-------- THE DATA --------
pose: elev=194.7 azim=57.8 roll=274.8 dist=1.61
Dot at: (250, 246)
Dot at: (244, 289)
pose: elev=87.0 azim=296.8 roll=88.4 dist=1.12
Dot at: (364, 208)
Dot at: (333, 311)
--------
-------- THE DATA --------
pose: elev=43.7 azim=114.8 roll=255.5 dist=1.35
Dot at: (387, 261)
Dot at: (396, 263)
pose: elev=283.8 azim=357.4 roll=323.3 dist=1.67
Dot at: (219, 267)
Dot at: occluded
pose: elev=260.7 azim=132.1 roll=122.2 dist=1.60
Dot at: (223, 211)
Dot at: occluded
--------
- _TASK DESCRIPTION_
Convert the records into a JSON list of strings, one string per line with blank lines omitted, beginning with the line containing "pose: elev=194.7 azim=57.8" and continuing through the line containing "Dot at: (333, 311)", both included.

- _RESPONSE TO THE TASK_
[
  "pose: elev=194.7 azim=57.8 roll=274.8 dist=1.61",
  "Dot at: (250, 246)",
  "Dot at: (244, 289)",
  "pose: elev=87.0 azim=296.8 roll=88.4 dist=1.12",
  "Dot at: (364, 208)",
  "Dot at: (333, 311)"
]